Back in January 2008 I bought what I considered to be my first serious digital camera. I had owned small compact cameras with tiny screens and hardly any megapixels at all but tempted by photography as a hobby, I wanted something which might just stretch me a little further. Something which had manual controls, a decent lens, and had the potential to shoot RAW. I might set it to full auto and jpeg to begin with and then experiment as time went on. I also wanted a camera that was small and that I could take anywhere. The idea of any sort of DSLR at that stage just didn’t appeal. I remember researching what was available and I finally settled for the Panasonic Lumix LX3. I considered it to be expensive compared to what I had used before but it ticked all the boxes. It even had a 10 mega pixel sensor which at the time was large for what was really just a top of the range compact camera.
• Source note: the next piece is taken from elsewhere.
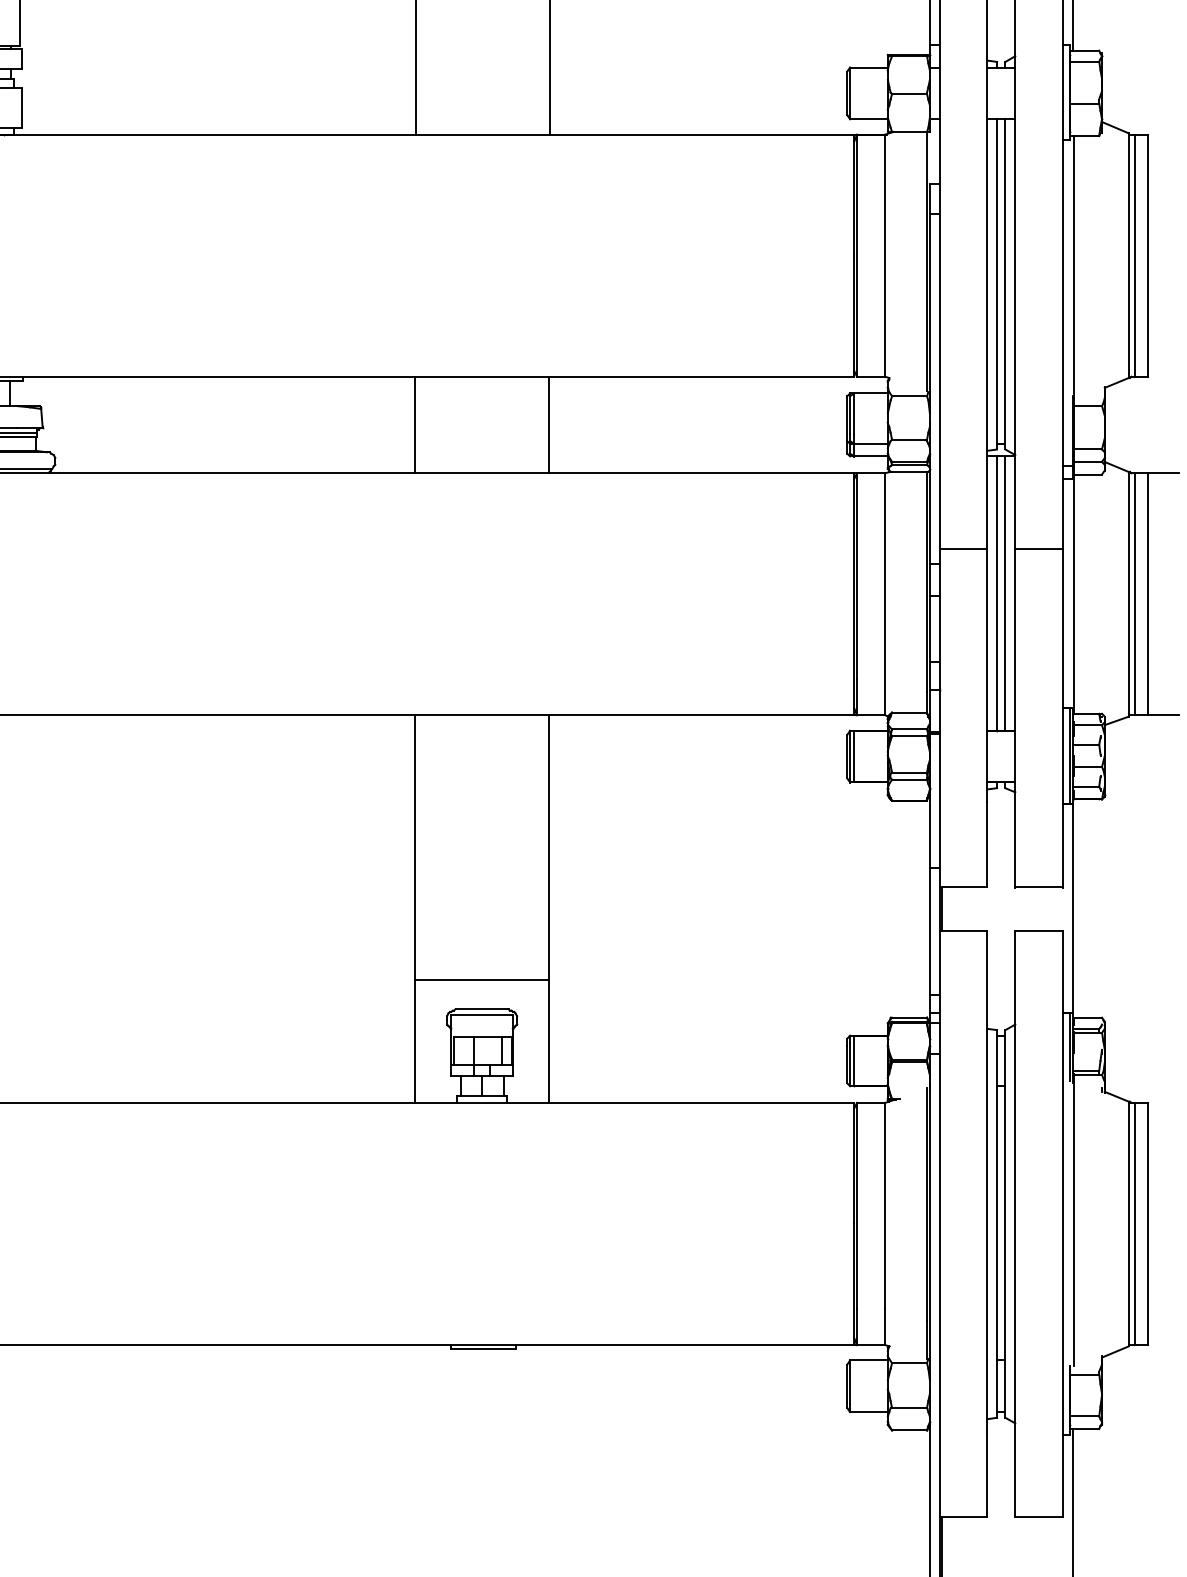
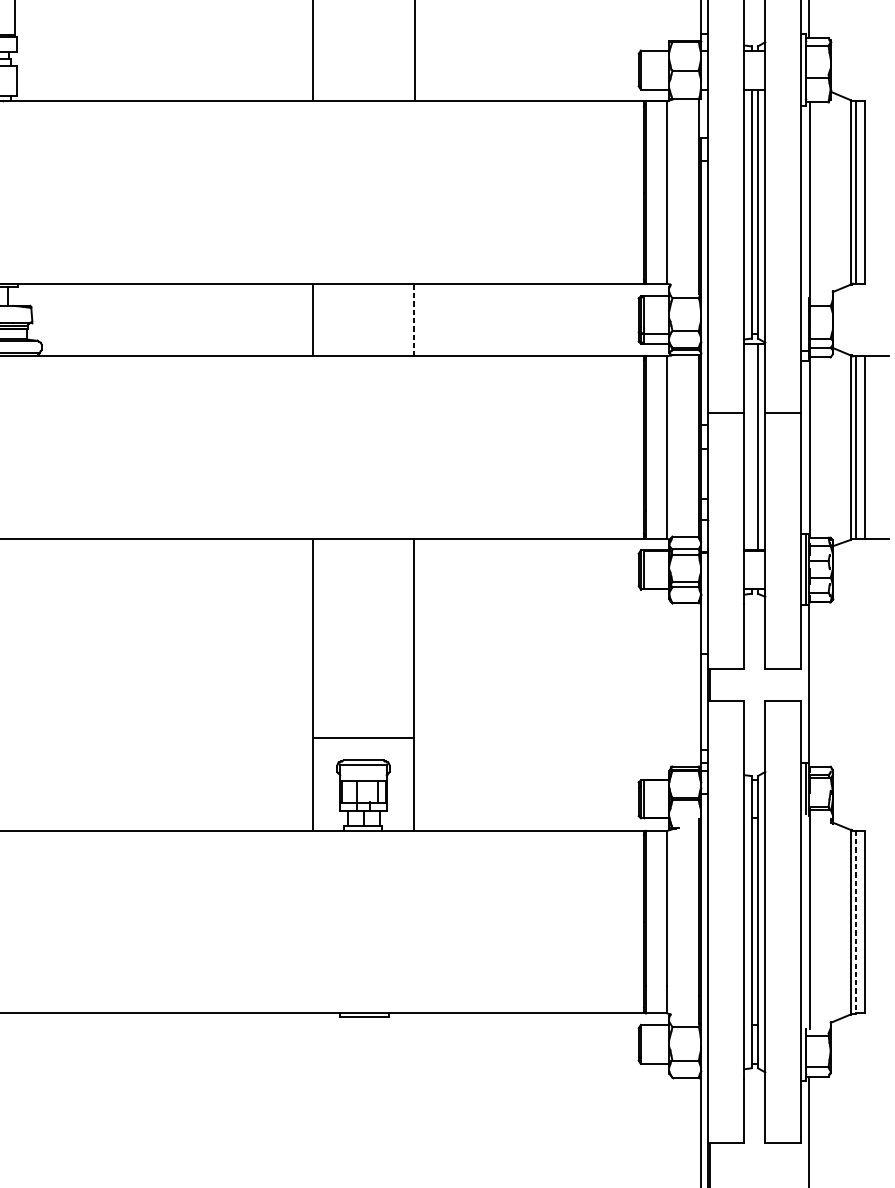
line: (549, 424) -> (414, 319), solid -> dashed
line: (997, 593) -> (751, 447), removed
line: (1135, 1224) -> (855, 922), solid -> dashed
The Panasonic LX3 – the one that started it all

With a Leica lens the LX3 had a 2.5x zoom with a wide angle full frame equivalent of 24mm to 60mm, at f2 to f2.8. A switch on the lens gave the option to very quickly change the aspect ratio from 4:3, to 3:2 and finally 16:9. The ‘Q’ menu also worked very well to change the in camera settings without having to go into the main menu. I was delighted with the performance and one of the very first shots I took was the image below of Bognor Regis Pier. I have only just rediscovered this photo so that I could write this blog entry. To my surprise it was shot in black and white and not converted at a later stage. Perhaps my desire to shoot in mono and my love of black and white goes right back to my very first outing with the LX3!

untitled shoot-018.jpg
‘Bognor Regis Pier’
One of the very first images I took with the LX3

To demonstrate the camera’s capability I took the shot below in the confectionary department of the famous London store, Fortnum and Mason, in April 2009. Shot as a jpeg with a few minor corrections in Lightroom, it was hand held at f2.0, 1/30th of a second at ISO 200. I was able to print this image onto A3 paper and then using a 50cm x 40cm mount, which is the standard size required by most camera clubs, it was entered into a ‘Set Subject’ competition called ‘Temptation’ and awarded 10 out 10. One of my very early club successes.

untitled shoot-1090.jpg
‘All sorts Sir?
Taken in Fortnum and Mason, April 2009 with the Panasonic LX3

I still have the LX3 and I doubt if I will ever sell it. It’s a great little camera capable of really excellent results. I should take it out with me more often…’s very discreet and produces good sharp images. It has been superceded by the LX5 and now the LX7, but for me the LX3 is the camera which started my love of this totally absorbing hobby called photography.